Tuesday, July 12, 2011

Bible Truth #49 - 1 John 2:1-2

1  My dear children, I write this to you so that you will not sin. But if anybody does sin, we have one who speaks to the Father in our defense—Jesus Christ, the Righteous One.
2  He is the atoning sacrifice for our sins, and not only for ours but also for the sins of the whole world.

Since I just wrote about verses from both the Old Testament and New Testament (Bible Truths #47 & #48) that CLEARLY say Jesus gave His life as a ransom for MANY, and justified MANY - verse 2 above can NOT mean what it seems to say - that He died for the sins of every human being who ever lived or will live. That would be a contradiction in God’s Word and there are none.

Some of the following is taken from The Potter’s Freedom authored by Dr. James White.

The Arminian understanding: Jesus is the atoning sacrifice for the sins of all Christians, and not for Christians only, but also for every single person who ever lived or will live.

The Reformed (Calvinist) understanding: Jesus is the atoning sacrifice for the sins of all the Christians to whom John was writing, and not only them, but for all the Elect throughout the world, past, present, and future.

Let me offer an explanation that clears up what seems to be a contradiction. If those who believe in decisional salvation would not see RED every time a reasonable explanation is made to passages they believe can support only their position, the means of determining which explanation is the proper one would be agreed by all: the meaning of “atoning sacrifice” would be examined resulting in the “one who speaks to the Father in our defense” from verse 1. Then all of John’s writings would be studied to see how he uses “the whole world” as well as what other similar phrases could be equally compared with it. For example, here is an equivalent passage:

And they sang a new song: "You are worthy to take the scroll and to open its seals, because you were slain, and with your blood you purchased men for God from every tribe and language and people and nation. You have made them to be a kingdom and priests to serve our God, and they will reign on the earth.” (Revelation 5:9-10)

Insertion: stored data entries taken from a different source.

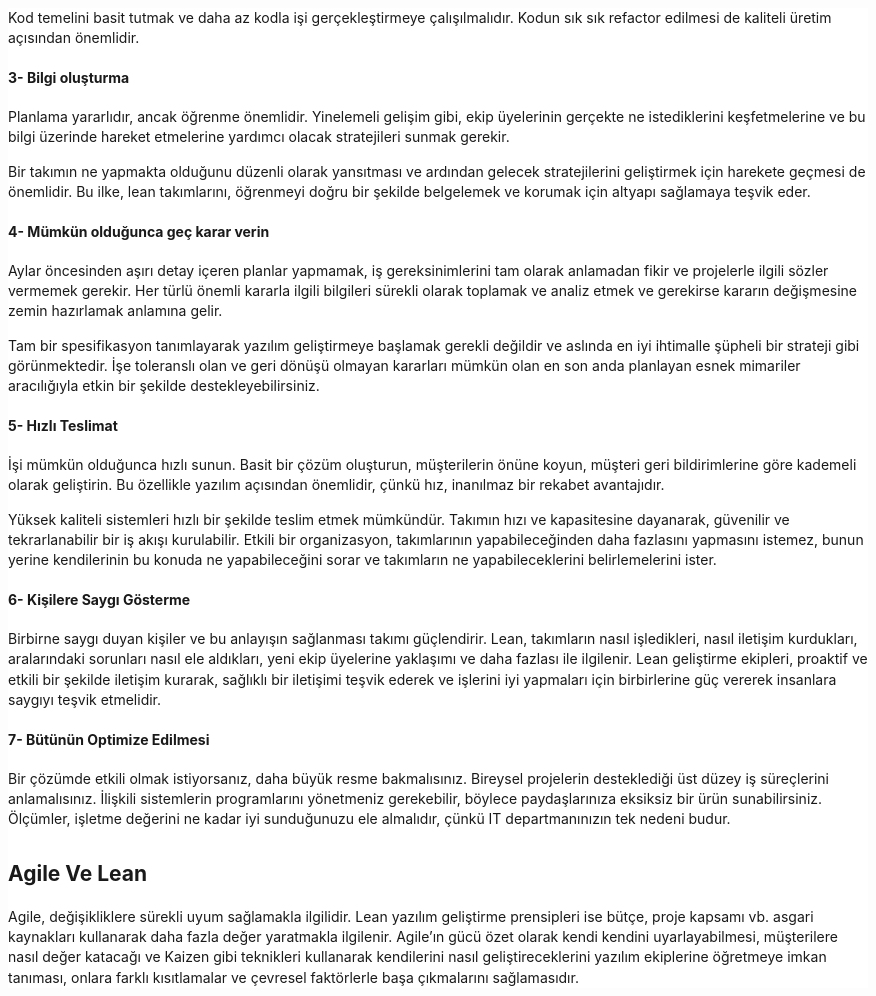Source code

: Kod temelini basit tutmak ve daha az kodla işi gerçekleştirmeye çalışılmalıdır. Kodun sık sık refactor 
edilmesi de kaliteli üretim açısından önemlidir.

#### 3- Bilgi oluşturma
Planlama yararlıdır, ancak öğrenme önemlidir. Yinelemeli gelişim gibi, ekip üyelerinin 
gerçekte ne istediklerini keşfetmelerine ve bu bilgi üzerinde hareket etmelerine 
yardımcı olacak stratejileri sunmak gerekir.

Bir takımın ne yapmakta olduğunu düzenli olarak yansıtması ve ardından gelecek
stratejilerini geliştirmek için harekete geçmesi de önemlidir. 
Bu ilke, lean takımlarını, öğrenmeyi doğru bir şekilde belgelemek ve korumak için altyapı sağlamaya teşvik eder.

#### 4- Mümkün olduğunca geç karar verin 
Aylar öncesinden aşırı detay içeren planlar yapmamak, iş gereksinimlerini 
tam olarak anlamadan fikir ve projelerle ilgili sözler vermemek gerekir. Her türlü önemli 
kararla ilgili bilgileri sürekli olarak toplamak ve analiz etmek ve gerekirse kararın 
değişmesine zemin hazırlamak anlamına gelir.

Tam bir spesifikasyon tanımlayarak yazılım geliştirmeye başlamak gerekli değildir ve aslında en iyi ihtimalle şüpheli bir strateji gibi görünmektedir. İşe toleranslı olan ve geri dönüşü olmayan kararları mümkün olan en son anda planlayan esnek mimariler aracılığıyla etkin bir şekilde destekleyebilirsiniz.

#### 5- Hızlı Teslimat
İşi mümkün olduğunca hızlı sunun. Basit bir çözüm oluşturun, müşterilerin önüne koyun, 
müşteri geri bildirimlerine göre kademeli olarak geliştirin. Bu özellikle yazılım açısından önemlidir, 
çünkü hız, inanılmaz bir rekabet avantajıdır.

Yüksek kaliteli sistemleri hızlı bir şekilde teslim etmek mümkündür. Takımın hızı ve kapasitesine 
dayanarak, güvenilir ve tekrarlanabilir bir iş akışı kurulabilir. Etkili bir organizasyon, 
takımlarının yapabileceğinden daha fazlasını yapmasını istemez, bunun yerine kendilerinin 
bu konuda ne yapabileceğini sorar ve takımların ne yapabileceklerini belirlemelerini ister.

#### 6- Kişilere Saygı Gösterme 
Birbirne saygı duyan kişiler ve bu anlayışın sağlanması takımı güçlendirir.
Lean, takımların nasıl işledikleri, nasıl iletişim kurdukları, aralarındaki sorunları 
nasıl ele aldıkları, yeni ekip üyelerine yaklaşımı ve daha fazlası ile ilgilenir. Lean geliştirme 
ekipleri, proaktif ve etkili bir şekilde iletişim kurarak, sağlıklı bir iletişimi teşvik ederek ve 
işlerini iyi yapmaları için birbirlerine güç vererek insanlara saygıyı teşvik etmelidir.

#### 7- Bütünün Optimize Edilmesi
Bir çözümde etkili olmak istiyorsanız, daha büyük resme bakmalısınız. Bireysel projelerin desteklediği 
üst düzey iş süreçlerini anlamalısınız. İlişkili sistemlerin programlarını yönetmeniz gerekebilir, 
böylece paydaşlarınıza eksiksiz bir ürün sunabilirsiniz. Ölçümler, işletme değerini ne kadar iyi 
sunduğunuzu ele almalıdır, çünkü IT departmanınızın tek nedeni budur.


## Agile Ve Lean
Agile, değişikliklere sürekli uyum sağlamakla ilgilidir. Lean yazılım geliştirme prensipleri ise 
bütçe, proje kapsamı vb. asgari kaynakları kullanarak daha fazla değer yaratmakla ilgilenir. 
Agile’ın gücü özet olarak kendi kendini uyarlayabilmesi, müşterilere nasıl değer katacağı ve 
Kaizen gibi teknikleri kullanarak kendilerini nasıl geliştireceklerini yazılım ekiplerine öğretmeye 
imkan tanıması, onlara farklı kısıtlamalar ve çevresel faktörlerle başa çıkmalarını sağlamasıdır.
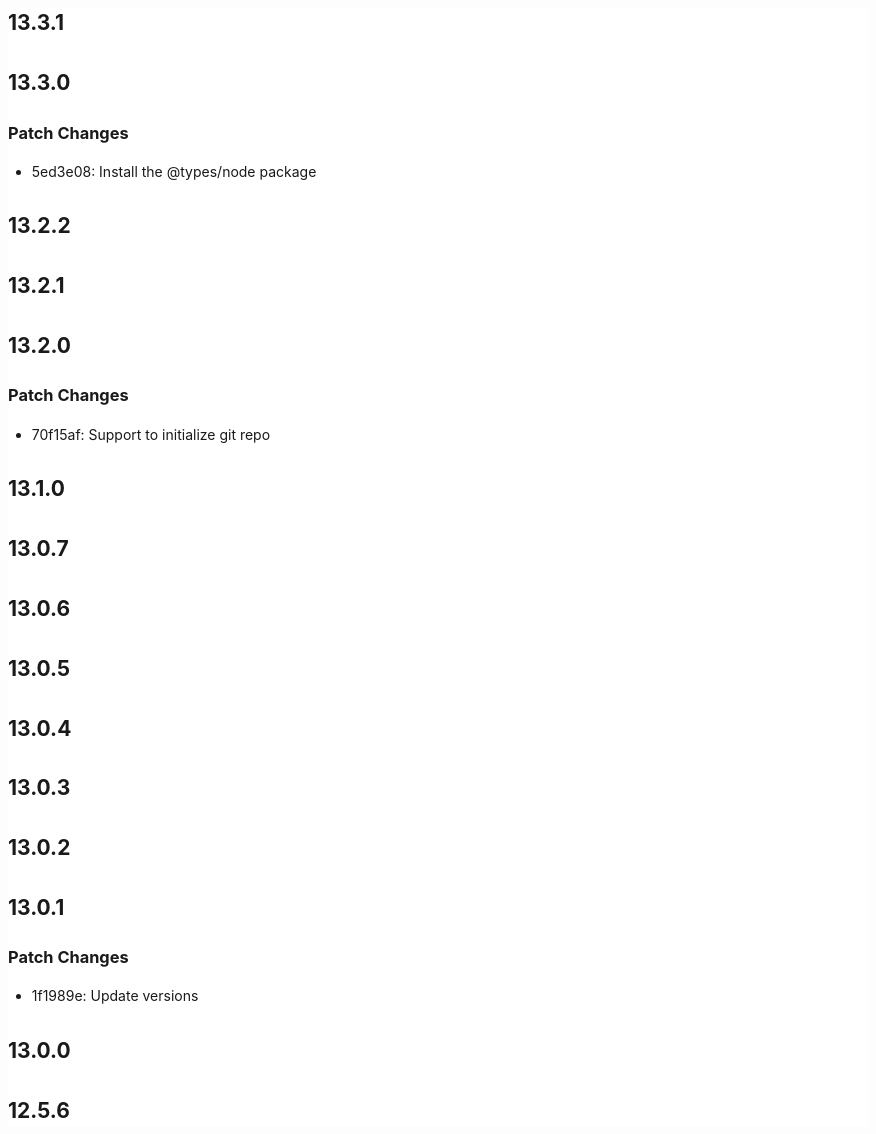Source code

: ## 13.3.1

## 13.3.0

### Patch Changes

- 5ed3e08: Install the @types/node package

## 13.2.2

## 13.2.1

## 13.2.0

### Patch Changes

- 70f15af: Support to initialize git repo

## 13.1.0

## 13.0.7

## 13.0.6

## 13.0.5

## 13.0.4

## 13.0.3

## 13.0.2

## 13.0.1

### Patch Changes

- 1f1989e: Update versions

## 13.0.0

## 12.5.6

This passage is relevant to my explanation because 1) it speaks of Christ’s death and His Blood; 2) it speaks of Christ purchasing men for God; 3) provides a specific description of the extent of His work of redemption, that being “men for God from every tribe, language, people, and nation. This passage sheds significant light upon 1 John 2:2 for it is obvious that this passage in Revelation is NOT saying that Christ purchased every man who ever lived. Obviously, this is the same concept to “the world” in the passage of 1 John 2:2. Here is another:

But one of them, Caiaphas, who was high priest that year, said to them, "You know nothing at all, nor do you take into account that it is expedient for you that one man die for the people, and that the whole nation not perish." Now he did not say this on his own initiative, but being high priest that year, he prophesied that Jesus was going to die for the nation, and not for the nation only, but in order that He might also gather together into one the children of God who are scattered abroad. (John 11:49-52)

Again, please note the relevance: 1) the context is the death of Christ; 2) the object of the death of Christ is identified (children of God); 3) the generic term “people” is more closely identified as “the children of God who are scattered abroad.” The point of the passage is that Christ dies with a specific purpose in mind, so that He might gather together into one the children of God who are scattered abroad. Nothing is said about making them “savable.” Nothing is said about providing the opportunity for them to join in the gathering. And nothing is said of any option for the children of God to reject the gathering. His death enables Him to gather them together in one (fulfilling John 6:38-39). And we also see the direct relevance to 1 John 2:2 and the meaning of “the whole world.”

Yes, 1 John 2:2 standing alone can be interpreted to support either the Arminian or Reformed understanding but in light of the rest of God's Word, it can be accurately and properly interpreted only one way - the Reformed (Calvinist) understanding.

So, regarding Jesus’ atoning death, does the man who believes in decisional salvation have an explanation for what appears to be a contradiction between the verses containing the word “many” and the ones containing “all” or “world”? Does the Arminian still believe that “many” in both the Old and New Testaments means all?